Should more flexible health care professional licensing continue after COVID-19?

Shirley Svorny and Michael Cannon of the Cato Institute have a long history (see here) of criticizing government licensing of physicians and other health care providers (e.g., nurse practitioners [NPs], nurses). Their proposed alternative has been to allow private entities to certify the competence of practitioners. They claim that private entities would increase competition by allowing an increase in supply, allow for more cross-specialty competition, permit more flexible certification categories, and reduce the chance for incumbent control of government licensing boards that restrict supply. Those would favor government licensing would argue that the government may be able to better uphold quality standards than private-sector entities with a potential profit motive or conflict of interest. To generalize, the pro-certification camp (e.g., Svorny and Cannon) typically is more concerned with cost of care, efficiency and value; the pro-government licensing camp typically is more concerned with minimum quality standards independent of cost.

A recent white paper by Svorny and Cannon, however, argues that the cost of the lack of flexibility in government licensing has truly been highlighted by the recent COVID-19 pandemic. As there has been a surge in need for care of COVID patients, cross-specialty support is needed to care for the surge in COVID-19 patients.

State governments have not been entirely passive, however. There has been some loosening of government licensing restrictions during the pandemic by most states. Some examples:

New York expanded scopes of practice to let nurse anesthetists, physician assistants, and specialist assistants practice independently; to let pharmacy technicians help pharmacists compound, prepare, label, and dispense drugs for home infusion providers; and to increase the number of providers who can supervise emergency medical services personnel.63 Alabama expanded scopes of practice for NPs, nurse midwives, nurse anesthetists, physician assistants, and anesthesia assistants, freeing them to “practice to the full scope of their practice as determined by their education, training, and current national certification(s).”64 Colorado expanded scopes of practice for a host of health professionals…as well as (unlicensed) nursing students and medical assistants by allowing NPs and nurse anesthetists to delegate tasks to them.65 States including California, Maryland, and North Dakota allowed pharmacists to order and collect specimens for COVID-19 tests… Most states—including New Jersey and New York—suspended prohibitions on clinicians in other states providing care to their residents, whether in person or via telemedicine, either outright or by way of conditional waivers that require registration or an emergency license.72 Several states removed barriers to clinicians providing care after they retired or otherwise allowed their licenses to lapse.

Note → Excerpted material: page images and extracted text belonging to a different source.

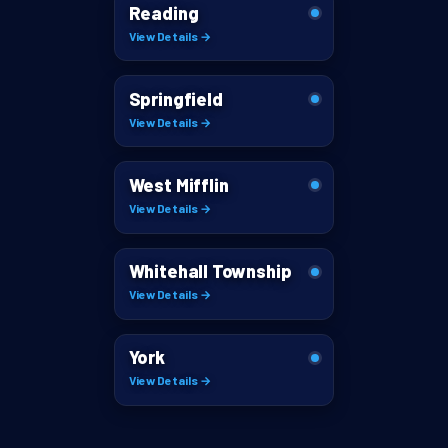
Reading
View Details →
Springfield
View Details →
West Mifflin
View Details →
Whitehall Township
View Details →
York
View Details →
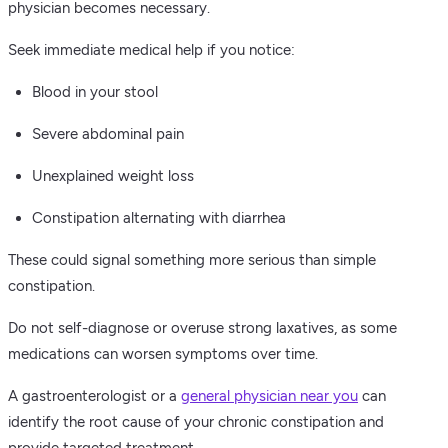
physician becomes necessary.
Seek immediate medical help if you notice:
Blood in your stool
Severe abdominal pain
Unexplained weight loss
Constipation alternating with diarrhea
These could signal something more serious than simple
constipation.
Do not self-diagnose or overuse strong laxatives, as some
medications can worsen symptoms over time.
A gastroenterologist or a
general physician near you
can
identify the root cause of your chronic constipation and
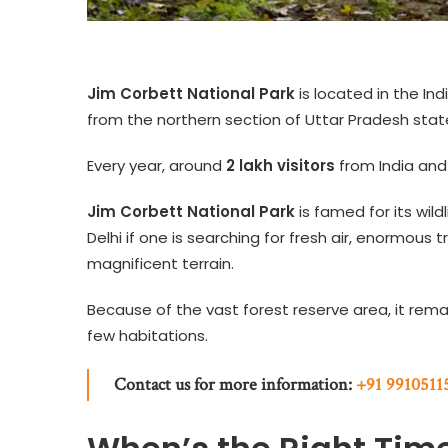
Jim Corbett National Park
is located in the In
from the northern section of Uttar Pradesh state)
Every year, around
2 lakh visitors
from India and
Jim Corbett National Park
is famed for its wildl
Delhi if one is searching for fresh air, enormous t
magnificent terrain.
Because of the vast forest reserve area, it rem
few habitations.
Contact us for more information:
+91 9910511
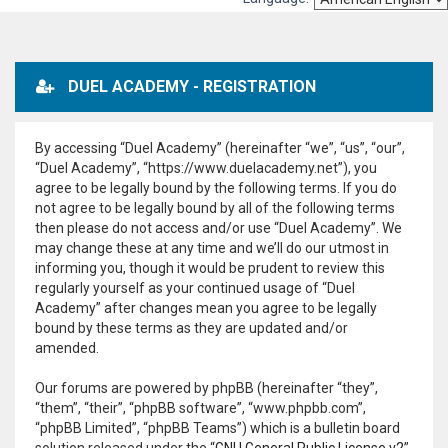
DUEL ACADEMY - REGISTRATION
By accessing “Duel Academy” (hereinafter “we”, “us”, “our”,
“Duel Academy”, “https://www.duelacademy.net”), you
agree to be legally bound by the following terms. If you do
not agree to be legally bound by all of the following terms
then please do not access and/or use “Duel Academy”. We
may change these at any time and we’ll do our utmost in
informing you, though it would be prudent to review this
regularly yourself as your continued usage of “Duel
Academy” after changes mean you agree to be legally
bound by these terms as they are updated and/or
amended.
Our forums are powered by phpBB (hereinafter “they”,
“them”, “their”, “phpBB software”, “www.phpbb.com”,
“phpBB Limited”, “phpBB Teams”) which is a bulletin board
solution released under the “
GNU General Public License v2
”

Yet, not all states were so flexible and COVID-19 reveals that incumbents still wield significant power.

[In California, the]…state’s Department of Consumer Affairs refused to allow NPs to practice independently and instead increased the number of NPs each physician could supervise

Allowing for a more flexible credentialing program as Svorny and Cannon propose would certainly reduce cost and increase patient access to care. If done right, quality may not suffer. If credentialing is implemented in less robust way, however, there is a risk of quality reductions. Nevertheless, the Cato researchers make some compelling points that allowing for health care professionals to have more flexibility in how they practice medicine would be a net positive for society.